Есть хитрые и опытные женщины, умеющие держать в определенных пределах мужчину, в котором видят будущего возлюбленного. Джип знала, что одно ее слово сразу все бы изменило, но она не произносила его. И все-таки она виделась с Саммерхэем почти каждый день — на Роу, в опере, у себя дома. С некоторого времени у нее вошло в привычку ходить под вечер в Сент-Джеймский парк и сидеть там у воды. Однажды, возвращаясь домой, Саммерхэй прошел парком, и потом они уже постоянно сидели здесь вместе. Зачем огорчать отца, приглашая Салшерхэя приходить на Бэри-стрит? В парке приятно: можно спокойно беседовать, глядеть, как маленькие оборвыши удят рыбу и складывают добычу в стеклянные банки, закусывать, наблюдать в дождливые дни за нравами и обычаями простых людей.
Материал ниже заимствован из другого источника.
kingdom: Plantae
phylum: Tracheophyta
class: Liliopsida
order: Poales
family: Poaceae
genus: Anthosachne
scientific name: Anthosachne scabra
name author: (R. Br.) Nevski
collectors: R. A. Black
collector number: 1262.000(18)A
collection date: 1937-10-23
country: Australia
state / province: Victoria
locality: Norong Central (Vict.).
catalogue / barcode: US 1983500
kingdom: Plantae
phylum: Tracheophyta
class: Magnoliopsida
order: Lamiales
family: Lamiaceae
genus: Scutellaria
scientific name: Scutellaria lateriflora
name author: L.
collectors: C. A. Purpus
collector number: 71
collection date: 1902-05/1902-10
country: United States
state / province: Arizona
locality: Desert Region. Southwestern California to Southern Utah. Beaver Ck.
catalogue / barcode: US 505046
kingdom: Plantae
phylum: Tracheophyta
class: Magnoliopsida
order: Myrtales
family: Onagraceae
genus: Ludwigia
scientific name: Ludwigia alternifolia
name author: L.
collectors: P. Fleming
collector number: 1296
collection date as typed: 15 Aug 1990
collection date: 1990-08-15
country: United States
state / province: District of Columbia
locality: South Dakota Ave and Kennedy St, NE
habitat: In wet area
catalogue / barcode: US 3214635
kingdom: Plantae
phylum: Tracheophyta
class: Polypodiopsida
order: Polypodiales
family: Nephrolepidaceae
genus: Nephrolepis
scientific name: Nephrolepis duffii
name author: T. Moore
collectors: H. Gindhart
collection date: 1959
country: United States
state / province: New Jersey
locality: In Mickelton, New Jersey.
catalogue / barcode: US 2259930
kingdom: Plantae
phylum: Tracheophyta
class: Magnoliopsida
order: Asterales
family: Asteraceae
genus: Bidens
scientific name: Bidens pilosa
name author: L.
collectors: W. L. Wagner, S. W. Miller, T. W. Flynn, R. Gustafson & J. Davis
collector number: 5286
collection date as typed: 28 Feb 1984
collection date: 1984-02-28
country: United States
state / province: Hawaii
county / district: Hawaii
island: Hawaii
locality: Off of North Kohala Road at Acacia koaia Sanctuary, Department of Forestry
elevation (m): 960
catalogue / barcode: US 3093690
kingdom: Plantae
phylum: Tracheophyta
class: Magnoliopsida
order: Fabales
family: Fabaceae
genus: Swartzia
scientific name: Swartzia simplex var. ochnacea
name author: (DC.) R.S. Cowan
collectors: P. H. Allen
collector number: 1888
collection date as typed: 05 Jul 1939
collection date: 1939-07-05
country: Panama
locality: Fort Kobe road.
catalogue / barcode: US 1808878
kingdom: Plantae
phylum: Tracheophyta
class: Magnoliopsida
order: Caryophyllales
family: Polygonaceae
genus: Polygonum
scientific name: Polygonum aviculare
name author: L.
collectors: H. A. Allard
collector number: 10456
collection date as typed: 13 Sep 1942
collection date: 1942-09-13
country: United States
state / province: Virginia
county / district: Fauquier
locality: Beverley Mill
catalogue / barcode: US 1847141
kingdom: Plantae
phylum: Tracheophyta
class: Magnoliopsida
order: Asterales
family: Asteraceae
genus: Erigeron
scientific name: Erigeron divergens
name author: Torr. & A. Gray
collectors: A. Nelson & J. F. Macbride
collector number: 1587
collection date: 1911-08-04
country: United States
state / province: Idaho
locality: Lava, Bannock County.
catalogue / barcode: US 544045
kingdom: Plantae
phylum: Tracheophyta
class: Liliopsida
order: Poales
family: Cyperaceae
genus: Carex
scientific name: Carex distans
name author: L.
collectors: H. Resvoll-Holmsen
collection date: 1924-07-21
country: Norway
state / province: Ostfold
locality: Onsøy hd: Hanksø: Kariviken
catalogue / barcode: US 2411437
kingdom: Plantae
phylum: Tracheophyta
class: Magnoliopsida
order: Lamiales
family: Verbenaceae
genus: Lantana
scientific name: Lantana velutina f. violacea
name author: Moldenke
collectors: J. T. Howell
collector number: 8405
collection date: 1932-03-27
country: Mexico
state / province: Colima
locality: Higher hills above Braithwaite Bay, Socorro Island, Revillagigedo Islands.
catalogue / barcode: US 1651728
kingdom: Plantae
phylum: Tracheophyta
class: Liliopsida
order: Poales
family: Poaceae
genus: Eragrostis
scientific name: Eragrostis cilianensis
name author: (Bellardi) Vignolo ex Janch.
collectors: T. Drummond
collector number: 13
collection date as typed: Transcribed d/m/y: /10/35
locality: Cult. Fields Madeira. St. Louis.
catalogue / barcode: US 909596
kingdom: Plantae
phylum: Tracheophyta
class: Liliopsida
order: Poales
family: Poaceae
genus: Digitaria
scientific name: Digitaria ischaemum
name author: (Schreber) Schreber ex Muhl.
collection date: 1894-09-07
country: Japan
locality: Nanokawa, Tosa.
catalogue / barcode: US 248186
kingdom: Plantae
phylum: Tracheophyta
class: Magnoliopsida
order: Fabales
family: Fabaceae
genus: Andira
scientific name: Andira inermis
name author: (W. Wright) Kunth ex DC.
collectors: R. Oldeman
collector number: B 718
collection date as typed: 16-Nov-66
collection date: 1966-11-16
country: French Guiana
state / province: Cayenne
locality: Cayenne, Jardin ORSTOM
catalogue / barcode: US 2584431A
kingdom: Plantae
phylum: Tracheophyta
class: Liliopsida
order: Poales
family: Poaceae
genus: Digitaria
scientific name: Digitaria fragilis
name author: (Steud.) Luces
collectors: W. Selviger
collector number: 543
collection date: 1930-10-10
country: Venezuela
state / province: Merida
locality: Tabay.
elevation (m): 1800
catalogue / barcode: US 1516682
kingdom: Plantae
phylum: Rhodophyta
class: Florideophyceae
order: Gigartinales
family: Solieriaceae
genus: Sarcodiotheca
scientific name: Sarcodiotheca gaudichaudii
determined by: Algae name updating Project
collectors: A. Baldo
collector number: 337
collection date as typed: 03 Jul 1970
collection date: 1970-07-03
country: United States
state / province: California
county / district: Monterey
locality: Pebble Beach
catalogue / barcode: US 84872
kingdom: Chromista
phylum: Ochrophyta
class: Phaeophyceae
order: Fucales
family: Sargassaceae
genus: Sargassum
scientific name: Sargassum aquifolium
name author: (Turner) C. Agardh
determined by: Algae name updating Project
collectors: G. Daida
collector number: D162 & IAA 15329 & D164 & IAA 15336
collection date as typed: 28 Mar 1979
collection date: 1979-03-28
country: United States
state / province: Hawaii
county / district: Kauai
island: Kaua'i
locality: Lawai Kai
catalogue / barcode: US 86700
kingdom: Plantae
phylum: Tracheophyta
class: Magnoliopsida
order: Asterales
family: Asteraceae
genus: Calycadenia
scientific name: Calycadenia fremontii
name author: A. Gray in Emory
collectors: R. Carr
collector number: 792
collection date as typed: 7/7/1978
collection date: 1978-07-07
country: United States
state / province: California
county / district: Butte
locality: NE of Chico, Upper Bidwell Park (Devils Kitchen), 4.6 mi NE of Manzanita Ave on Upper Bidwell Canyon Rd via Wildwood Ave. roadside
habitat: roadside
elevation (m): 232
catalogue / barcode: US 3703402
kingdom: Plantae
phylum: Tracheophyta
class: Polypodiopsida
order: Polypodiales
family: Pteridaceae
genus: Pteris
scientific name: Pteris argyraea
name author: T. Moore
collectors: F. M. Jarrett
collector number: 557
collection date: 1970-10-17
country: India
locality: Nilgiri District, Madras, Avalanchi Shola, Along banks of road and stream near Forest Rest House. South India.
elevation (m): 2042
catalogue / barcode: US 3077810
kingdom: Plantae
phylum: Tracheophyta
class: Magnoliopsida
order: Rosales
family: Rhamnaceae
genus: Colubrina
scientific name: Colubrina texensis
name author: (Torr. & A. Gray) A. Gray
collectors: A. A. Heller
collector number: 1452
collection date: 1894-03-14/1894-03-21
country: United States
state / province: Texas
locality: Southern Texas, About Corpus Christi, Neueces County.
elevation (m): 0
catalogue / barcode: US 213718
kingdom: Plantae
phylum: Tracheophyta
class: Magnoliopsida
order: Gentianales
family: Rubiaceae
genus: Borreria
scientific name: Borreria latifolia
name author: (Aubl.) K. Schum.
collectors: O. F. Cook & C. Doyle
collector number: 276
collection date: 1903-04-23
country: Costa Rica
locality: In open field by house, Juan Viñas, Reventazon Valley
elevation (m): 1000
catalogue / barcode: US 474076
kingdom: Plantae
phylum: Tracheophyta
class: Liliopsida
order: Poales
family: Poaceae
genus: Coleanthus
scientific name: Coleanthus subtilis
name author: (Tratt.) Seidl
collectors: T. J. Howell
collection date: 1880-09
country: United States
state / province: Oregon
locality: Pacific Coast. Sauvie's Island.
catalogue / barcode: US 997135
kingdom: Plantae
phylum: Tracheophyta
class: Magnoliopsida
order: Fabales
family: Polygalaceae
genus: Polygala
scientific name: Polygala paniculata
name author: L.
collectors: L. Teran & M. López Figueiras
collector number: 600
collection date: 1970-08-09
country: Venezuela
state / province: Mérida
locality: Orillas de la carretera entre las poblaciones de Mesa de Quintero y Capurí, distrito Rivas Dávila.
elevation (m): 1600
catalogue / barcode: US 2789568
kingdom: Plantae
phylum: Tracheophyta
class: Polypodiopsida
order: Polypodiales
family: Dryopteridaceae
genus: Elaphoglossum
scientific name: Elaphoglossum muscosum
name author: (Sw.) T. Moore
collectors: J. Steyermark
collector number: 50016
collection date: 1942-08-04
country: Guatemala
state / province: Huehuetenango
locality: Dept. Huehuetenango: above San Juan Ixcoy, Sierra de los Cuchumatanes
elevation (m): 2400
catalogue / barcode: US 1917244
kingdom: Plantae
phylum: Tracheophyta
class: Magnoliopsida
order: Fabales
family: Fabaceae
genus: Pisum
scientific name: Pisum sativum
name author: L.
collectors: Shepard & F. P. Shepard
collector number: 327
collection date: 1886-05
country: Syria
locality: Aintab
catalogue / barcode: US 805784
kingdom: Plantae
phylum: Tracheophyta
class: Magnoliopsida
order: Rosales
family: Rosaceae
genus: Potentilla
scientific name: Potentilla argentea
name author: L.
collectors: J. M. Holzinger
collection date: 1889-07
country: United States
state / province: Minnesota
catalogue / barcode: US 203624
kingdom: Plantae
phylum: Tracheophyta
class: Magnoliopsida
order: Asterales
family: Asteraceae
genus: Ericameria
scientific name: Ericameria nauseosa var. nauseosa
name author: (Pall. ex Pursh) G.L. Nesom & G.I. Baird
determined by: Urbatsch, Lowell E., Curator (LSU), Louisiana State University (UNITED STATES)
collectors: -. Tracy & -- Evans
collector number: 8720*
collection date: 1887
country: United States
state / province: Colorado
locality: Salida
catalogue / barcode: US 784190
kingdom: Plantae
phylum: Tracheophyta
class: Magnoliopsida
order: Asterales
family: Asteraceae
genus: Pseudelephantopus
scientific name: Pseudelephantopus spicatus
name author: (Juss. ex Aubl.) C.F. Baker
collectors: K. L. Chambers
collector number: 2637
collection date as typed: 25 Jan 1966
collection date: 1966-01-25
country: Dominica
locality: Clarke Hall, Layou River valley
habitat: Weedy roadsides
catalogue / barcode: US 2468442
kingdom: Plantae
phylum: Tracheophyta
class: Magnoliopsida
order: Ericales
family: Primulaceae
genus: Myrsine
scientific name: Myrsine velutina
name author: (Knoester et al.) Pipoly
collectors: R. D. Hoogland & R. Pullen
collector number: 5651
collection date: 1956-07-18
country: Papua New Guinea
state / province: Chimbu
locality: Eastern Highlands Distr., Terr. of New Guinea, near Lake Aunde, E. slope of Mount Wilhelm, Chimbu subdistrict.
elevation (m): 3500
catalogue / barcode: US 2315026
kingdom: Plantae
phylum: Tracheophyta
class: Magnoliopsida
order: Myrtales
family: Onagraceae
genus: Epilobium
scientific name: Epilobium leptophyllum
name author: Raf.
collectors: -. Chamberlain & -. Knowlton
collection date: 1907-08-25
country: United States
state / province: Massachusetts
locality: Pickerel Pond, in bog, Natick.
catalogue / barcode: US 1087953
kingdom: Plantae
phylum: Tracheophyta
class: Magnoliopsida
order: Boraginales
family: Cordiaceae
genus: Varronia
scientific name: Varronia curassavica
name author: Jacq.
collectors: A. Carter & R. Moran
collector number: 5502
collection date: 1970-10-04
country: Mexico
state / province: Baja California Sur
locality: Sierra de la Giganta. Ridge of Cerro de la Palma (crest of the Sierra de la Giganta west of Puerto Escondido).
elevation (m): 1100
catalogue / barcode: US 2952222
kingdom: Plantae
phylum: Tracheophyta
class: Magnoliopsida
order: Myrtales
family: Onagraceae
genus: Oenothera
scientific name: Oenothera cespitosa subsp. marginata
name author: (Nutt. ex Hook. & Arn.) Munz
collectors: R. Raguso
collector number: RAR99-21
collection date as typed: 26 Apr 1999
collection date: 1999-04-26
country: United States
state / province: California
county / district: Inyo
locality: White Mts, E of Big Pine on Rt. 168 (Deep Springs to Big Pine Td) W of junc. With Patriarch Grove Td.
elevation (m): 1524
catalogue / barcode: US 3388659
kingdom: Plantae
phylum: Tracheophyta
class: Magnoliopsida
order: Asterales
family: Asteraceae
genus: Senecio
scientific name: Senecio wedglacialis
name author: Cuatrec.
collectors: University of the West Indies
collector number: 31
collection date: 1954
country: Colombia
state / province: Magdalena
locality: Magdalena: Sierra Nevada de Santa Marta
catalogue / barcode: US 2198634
Лето уже близилось к концу, и дни выдались тихие, но во всем чувствовалось ожидание — вот-вот задуют ветры и принесут перемену. И разве это не естественно — сидеть в такое время под деревьями, возле цветов и воды, голубей и уток?
ГЛАВА V
Саммерхэй умел не выдавать своих душевных волнений; когда по окончании судебной сессии он шел на последнее свидание с Джип, лицо у него было таким же, как всегда. Но, по правде говоря, он чувствовал, что попал в тупик. У него был свой собственный моральный кодекс. Быть может, этот кодекс был в какой-то мере слишком «старогеоргианским», но он запрещал причинять страдание женщине. Пока что Саммерхэй держал себя в руках, хотя это стоило ему большего труда, чем он думал сам. Единственным свидетелем его борьбы с самим собой был старый скоч-терьер, ночной сон которого он нарушал уже много раз, расхаживая взад и вперед по гостиной своего маленького дома. Она должна узнать о его чувстве! И если она захочет принять его любовь, ей стоит только шевельнуть пальцем; но она не подает знака. У него кружилась голова, когда он прикасался к ней, когда вдыхал аромат, исходивший от ее платья, когда видел, как легко и нежно вздымается ее грудь; и вести себя спокойно и дружески было истинной пыткой.